An HTML file containing a table listing the high scoring matches (sample).

Options:

--bgfile <bfile> - Read background frequencies from <bfile>. The file should be in MEME background file format. The default is to use frequencies embedded in the application from the non-redundant database. If the argument is the keyword motif-file, then the frequencies will be taken from the motif file.
--bgweight <weight> - Add <weight> times the background frequency to the corresponding letter counts in each motif when converting them to postion specific scoring matrices. The default value is 4.0.
--e-thresh <ev> - Only print results with E-values less than <ev>. The default threshold is 10.0.
--max-gap <max-gap> - The value of <max-gap> specifies the longest distance allowed between two hits in a match. Hits separated by more than <max-gap> will be placed in different matches. The default value is 50. Note: Large values of <max-gap> combined with large values of pthresh may prevent MCAST from computing E-values.
--o <dir name> - Specifies the output directory. If the directory already exists, the contents will not be overwritten.
--oc <dir name> - Specifies the output directory. If the directory already exists, the contents will be overwritten.
--p-thresh <pv> - Only motif occurences with p-values less than <pv> will be considered in computing the match score. The default value is 5e-4.

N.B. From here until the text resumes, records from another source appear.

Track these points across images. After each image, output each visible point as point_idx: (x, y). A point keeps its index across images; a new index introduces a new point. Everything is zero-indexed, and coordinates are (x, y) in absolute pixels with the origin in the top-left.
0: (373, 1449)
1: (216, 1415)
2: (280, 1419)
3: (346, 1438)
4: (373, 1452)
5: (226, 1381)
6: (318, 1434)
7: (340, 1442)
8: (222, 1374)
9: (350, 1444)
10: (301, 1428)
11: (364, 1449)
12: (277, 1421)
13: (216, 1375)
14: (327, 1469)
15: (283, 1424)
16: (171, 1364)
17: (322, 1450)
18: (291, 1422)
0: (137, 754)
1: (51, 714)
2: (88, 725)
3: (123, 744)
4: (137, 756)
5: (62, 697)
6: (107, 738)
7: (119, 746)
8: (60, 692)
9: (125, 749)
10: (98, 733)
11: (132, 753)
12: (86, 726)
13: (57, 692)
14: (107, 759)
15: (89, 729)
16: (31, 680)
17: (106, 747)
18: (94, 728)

--synth - Create synthetic sequences for estimating E-values. This is useful with small input databases where not enough match scores are found to estimate E-values. The --bgfile option must also be set when using this option.
--text Output is plain text rather then HTML.
--transfac - The input motif file is assumed to be in TRANSFAC format and is converted to MEME format before being used.
--verbosity 1|2|3|4 - Set the verbosity of status reports to standard error. The default level is 2.